Sırt çantası paralizisi, genellikle askerler, dağcılar ya da bebeklerini uzun süre askılı çanta ile taşıyan kişilerde, ağır çanta askılarının basısına bağlı olarak gelişen hafif şiddette üst pleksus lezyonları ile karakterizedir. Genellikle tek yanlı güçsüzlükle kendini gösterir, ancak travma devam ederse paresteziler, nadiren de ağrı ve atrofi gelişir. Üst trunkus tutulur ama bazen izole uzun torasik sinir veya spinal aksesuar sinir nöropatisi de görülebilir. Hastaların çoğunda ön plandaki patolojik süreç fokal demiyelinizan iletim bloğu olduğu için aylar içinde düzelme görülür.

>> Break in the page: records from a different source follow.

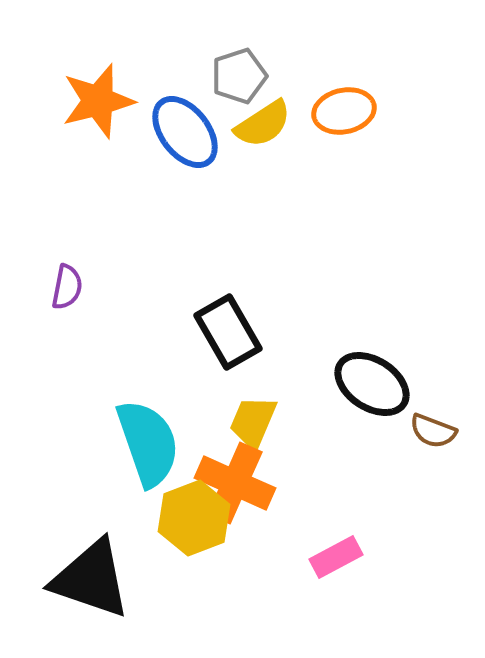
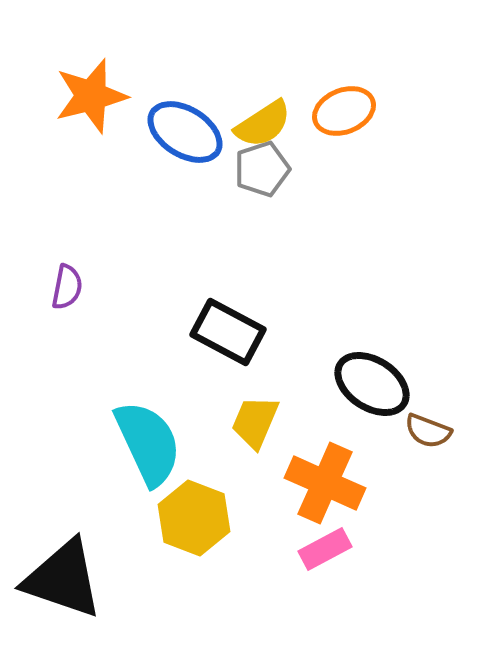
gray pentagon: moved 23 px right, 93 px down
orange star: moved 7 px left, 5 px up
orange ellipse: rotated 10 degrees counterclockwise
blue ellipse: rotated 20 degrees counterclockwise
black rectangle: rotated 32 degrees counterclockwise
yellow trapezoid: moved 2 px right
brown semicircle: moved 5 px left
cyan semicircle: rotated 6 degrees counterclockwise
orange cross: moved 90 px right
yellow hexagon: rotated 18 degrees counterclockwise
pink rectangle: moved 11 px left, 8 px up
black triangle: moved 28 px left
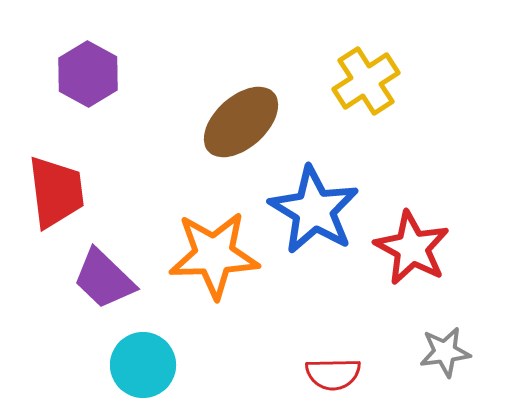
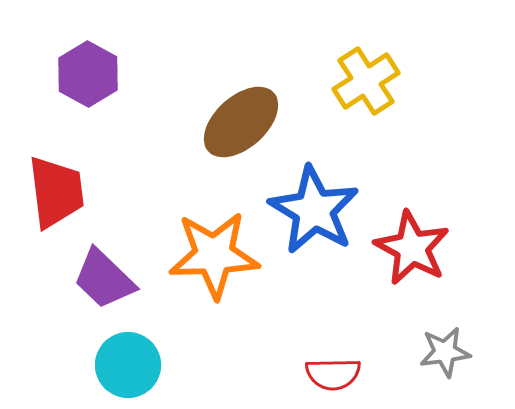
cyan circle: moved 15 px left
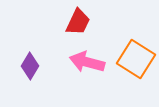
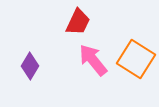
pink arrow: moved 6 px right, 2 px up; rotated 36 degrees clockwise
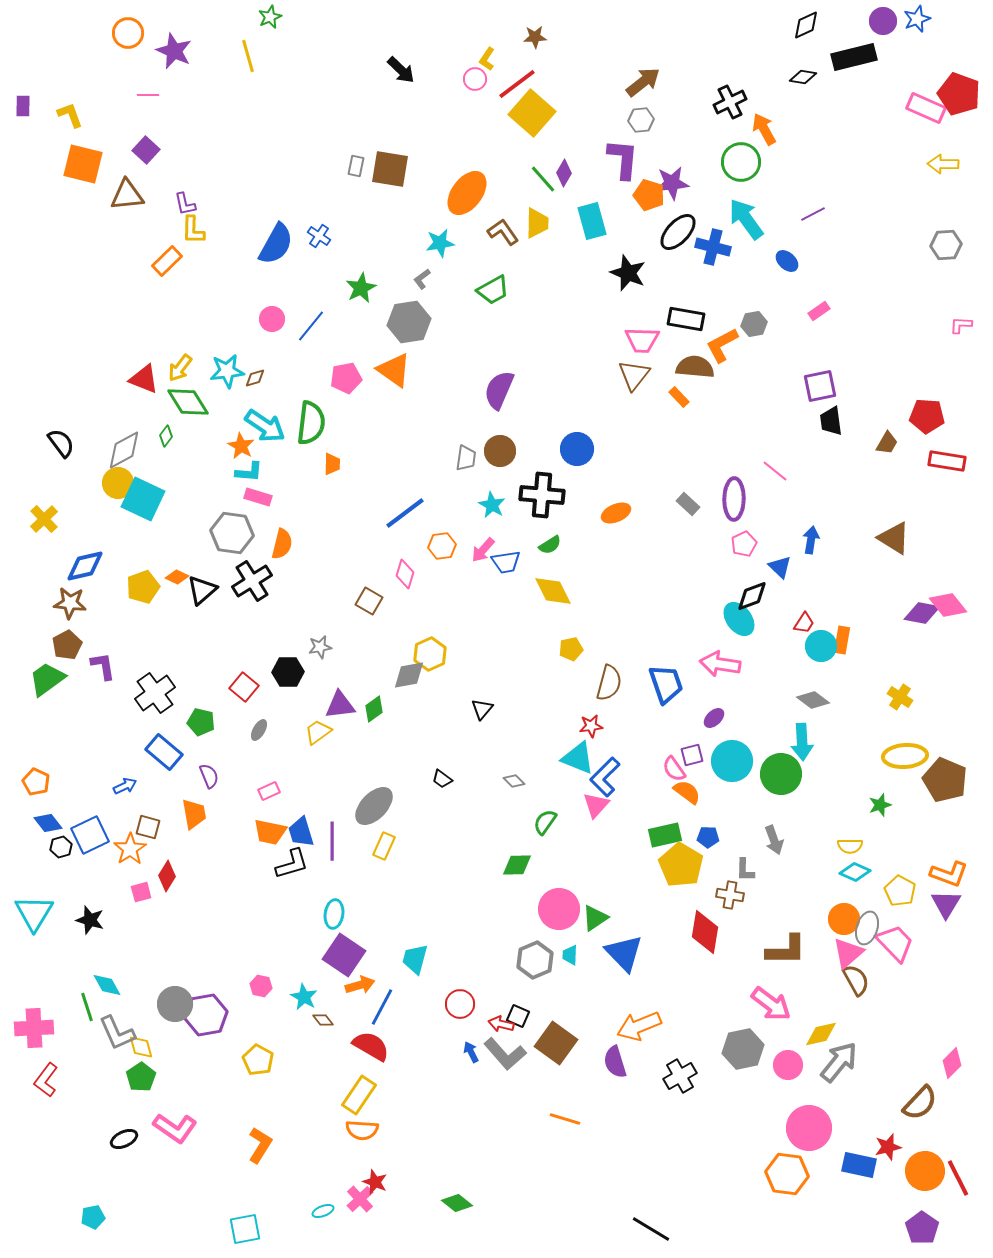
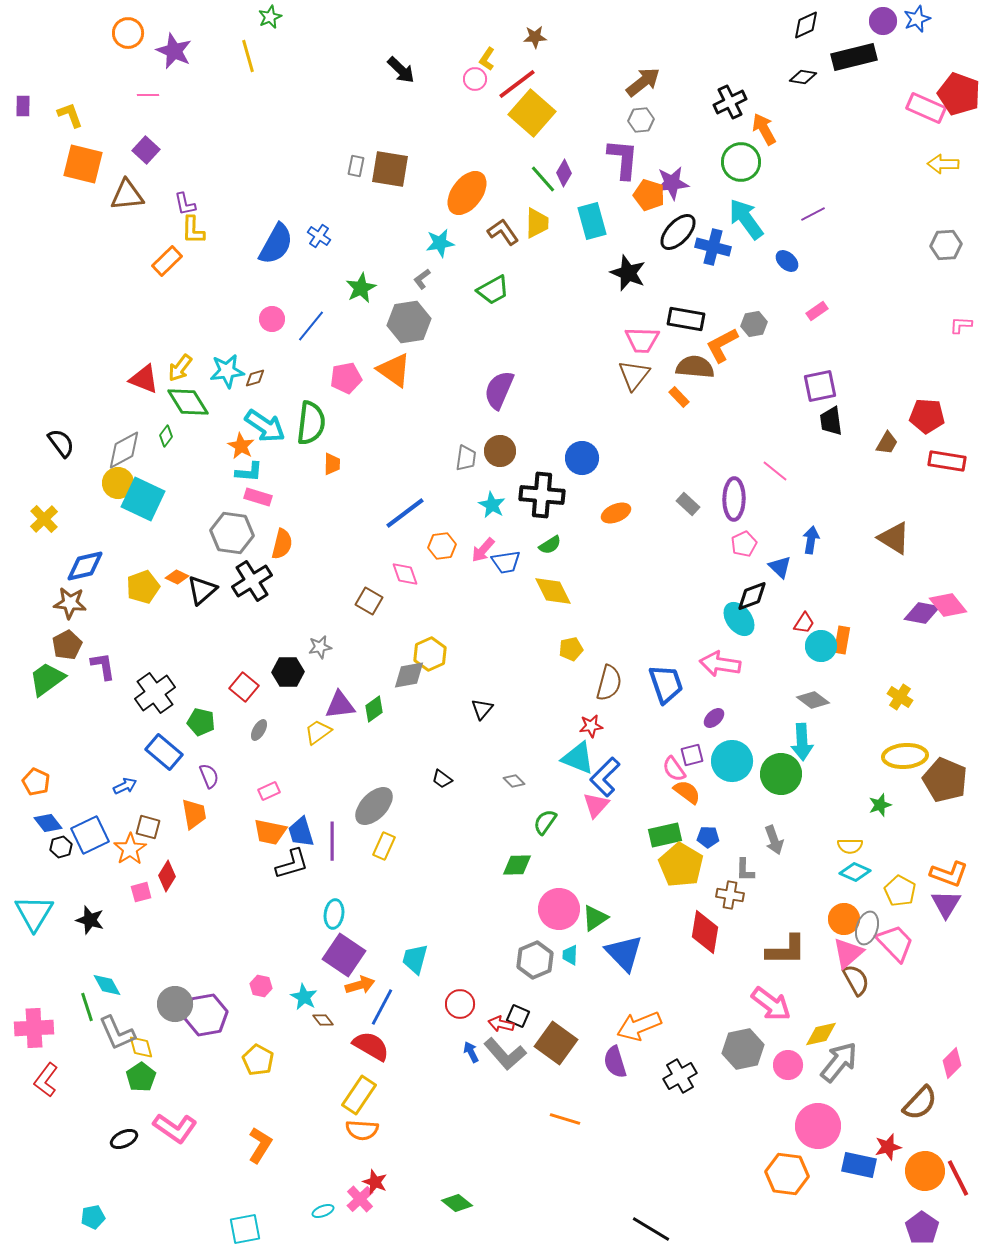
pink rectangle at (819, 311): moved 2 px left
blue circle at (577, 449): moved 5 px right, 9 px down
pink diamond at (405, 574): rotated 36 degrees counterclockwise
pink circle at (809, 1128): moved 9 px right, 2 px up
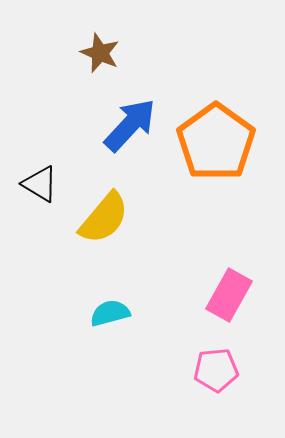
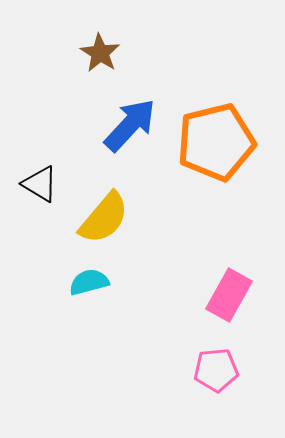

“Burner” (“Stinger”) sendromu, Amerikan futbolu gibi yoğun temas ve çarpışmaların yaşandığı sporlarda, boyun ve omuz bölgesine oluşan travmaların ardından gelişir. Genellikle üst pleksus aksı ve medulla spinaliste geçici fonksiyon bozukluğu sonucu yanma ve acıma hissi ortaya çıkar, sıklıkla saatler içinde geçer. Kas kuvvetsizliği görülmesi nadirdir. Yurdumuz gibi yoğun temas sporlarının yapılmadığı ülkelerde buna benzer tabloların hekime başvurması çok nadir bir durumdur.
Önemli Sinir Sıkışmaları ve Yaralanmaları
- Karpal Tünel Sendromu: Median sinirin el bileği seviyesinde sıkışması. Özellikle baş parmak, işaret parmağı ve orta parmakta uyuşma ve güçsüzlük yapar.
- Cubital Tünel Sendromu: Ulnar sinirin dirsek seviyesinde sıkışması. Elin küçük parmağı ve yüzük parmağında uyuşma, güçsüzlük ve ağrıya neden olabilir.
- Radial Sinir Sıkışması: Humerusun lateral kısmındaki kırıklar veya kompresyon, bilek düşüşü ve parmak uzatma yeteneği kaybına yol açabilir.
Çoğu zaman öykü, nörolojik muayene, görüntüleme incelemeleri ve elektrodiagnostik muayene bulguları birlikte değerlendirilerek tanı konur. İyi bir anamnezle, olası nedene göre (idyopatik, travma, kanser, radyoterapi, doğum vs.), tutulumun oluş şekli, dağılımı ve seyri belirlenmelidir. Nörolojik muayenede tutulumun dağılımı ve şiddetini saptamanın yanı sıra tanıya yardımcı olabilecek ek bulgulara (Horner sendromu, miyokimi vs.) dikkat edilmelidir. Tüm belirti ve bulgularla lezyonun supraklaviküler (pre-, postganglionik veya mikst) ya da infraklaviküler olduğunun belirlenmesi prognoz tayini ve tedavinin seçiminde önemlidir. Ancak, tüm titiz incelemelere rağmen anatomik lokalizasyon tam olarak yapılamayabilir.
Görüntüleme incelemeleri öncelkle düz radyografilerle başlamalıdır. Etiyolojide acil açısından şiddetli travma, humerus fraktürü ve dislokasyonuna dikkat edilmelidir. Ayrıca göğüs, omuz, klaviküla, humerus ve omurga düz radyografileri eşlik edebilecek diğer yaralanmaları taramak amacıyla da kullanılır. Radyografilerle yabancı cisimler de görülebilir. Bilgisayarlı tomografi (BT), travma sonucu gelişen hematomların saptanmasında yararlı olabilir. Brakiyal pleksus yapılarını incelemek için genelde en başarılı olan manyetik rezonans görüntüleme yöntemidir.